Breen v. Gunn

In a proceeding pursuant to CPLR article 78 to review a determination of the New York City Transit Authority dated November 1, 1985, which placed the petitioner on an involuntary leave of absence pursuant to Civil Service Law § 72, David Gunn, President of the New York City Transit Authority, appeals, as limited by his brief, from so much of a judgment of the Supreme Court, Kings County (Rader, J.), dated September 8, 1986, as granted those branches of the petition which were to annul the placement of the petitioner on involuntary leave of absence and direct his reinstatement with back pay and other employment benefits.

Ordered that the judgment is affirmed insofar as appealed from, with costs.

The petitioner, an assistant civil engineer with the New York City Transit Authority, was placed on an involuntary leave of absence pursuant to Civil Service Law § 72. The Supreme Court annulled the involuntary leave and directed the petitioner’s reinstatement on the ground that the Transit Authority failed to comply with the mandates of Civil Service Law § 72. We agree. Civil Service Law § 72, as amended in 1983 (L 1983, ch 561), sets forth the procedures for placing a civil service employee on involuntary leave of absence by reason of physical or mental disability. Because of the significant due process implications of the statute, strict compliance with its procedures is required.

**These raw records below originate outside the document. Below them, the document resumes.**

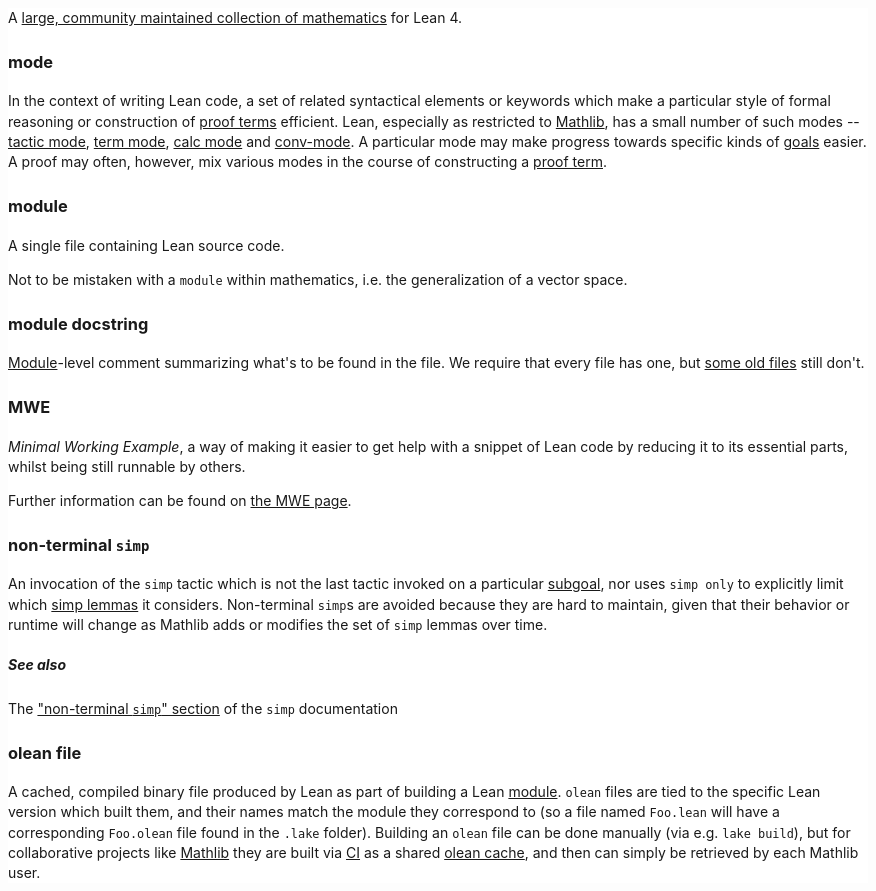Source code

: A [large, community maintained collection of mathematics](https://github.com/leanprover-community/mathlib4) for Lean 4.

### mode

In the context of writing Lean code, a set of related syntactical elements or keywords which make a particular style of formal reasoning or construction of [proof terms](#proof-term) efficient.
Lean, especially as restricted to [Mathlib](#Mathlib), has a small number of such modes -- [tactic mode](#tactic-mode), [term mode](#term-mode), [calc mode](#calc-mode) and [conv-mode](#conv-mode).
A particular mode may make progress towards specific kinds of [goals](#goal) easier.
A proof may often, however, mix various modes in the course of constructing a [proof term](#proof-term).

### module

A single file containing Lean source code.

Not to be mistaken with a `module` within mathematics, i.e. the generalization of a vector space.

### module docstring

[Module](#module)-level comment summarizing what's to be found in the file.
We require that every file has one, but [some old files](https://github.com/leanprover-community/mathlib4/blob/master/scripts/style-exceptions.txt) still don't.

### MWE

*Minimal Working Example*, a way of making it easier to get help with a snippet of Lean code by reducing it to its essential parts, whilst being still runnable by others.

Further information can be found on [the MWE page](mwe.html).

### non-terminal `simp`

An invocation of the `simp` tactic which is not the last tactic invoked on a particular [subgoal](#goal), nor uses `simp only` to explicitly limit which [simp lemmas](#simp-lemma) it considers.
Non-terminal `simp`s are avoided because they are hard to maintain, given that their behavior or runtime will change as Mathlib adds or modifies the set of `simp` lemmas over time.

##### See also

The ["non-terminal `simp`" section](https://leanprover-community.github.io/extras/simp.html#non-terminal-simps) of the `simp` documentation

### olean file

A cached, compiled binary file produced by Lean as part of building a Lean [module](#module).
`olean` files are tied to the specific Lean version which built them, and their names match the module they correspond to (so a file named `Foo.lean` will have a corresponding `Foo.olean` file found in the `.lake` folder).
Building an `olean` file can be done manually (via e.g. `lake build`), but for collaborative projects like [Mathlib](#Mathlib) they are built via [CI](#continuous-integration) as a shared [olean cache](#cache), and then can simply be retrieved by each Mathlib user.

*686The record does not support the appellant’s reliance on the emergency exception of Civil Service Law § 72 (5). Subdivision (5) allows an employee to be placed on an involuntary leave prior to the rendering of a final determination where there is probable cause to believe that the employee’s continued presence on the job "represents a potential danger to persons or property or would severely interfere with operations”. Here, however, the respondent has not demonstrated the existence of an emergency situation justifying its failure to comply with the procedures contained in Civil Service Law § 72 (1).

Finally, under the circumstances, we find that the Supreme Court was not required to reduce the petitioner’s back pay award by any offsets, since only Civil Service Law §72 (5) contains an offset provision. Brown, J. P., Rubin, Eiber and Sullivan, JJ., concur.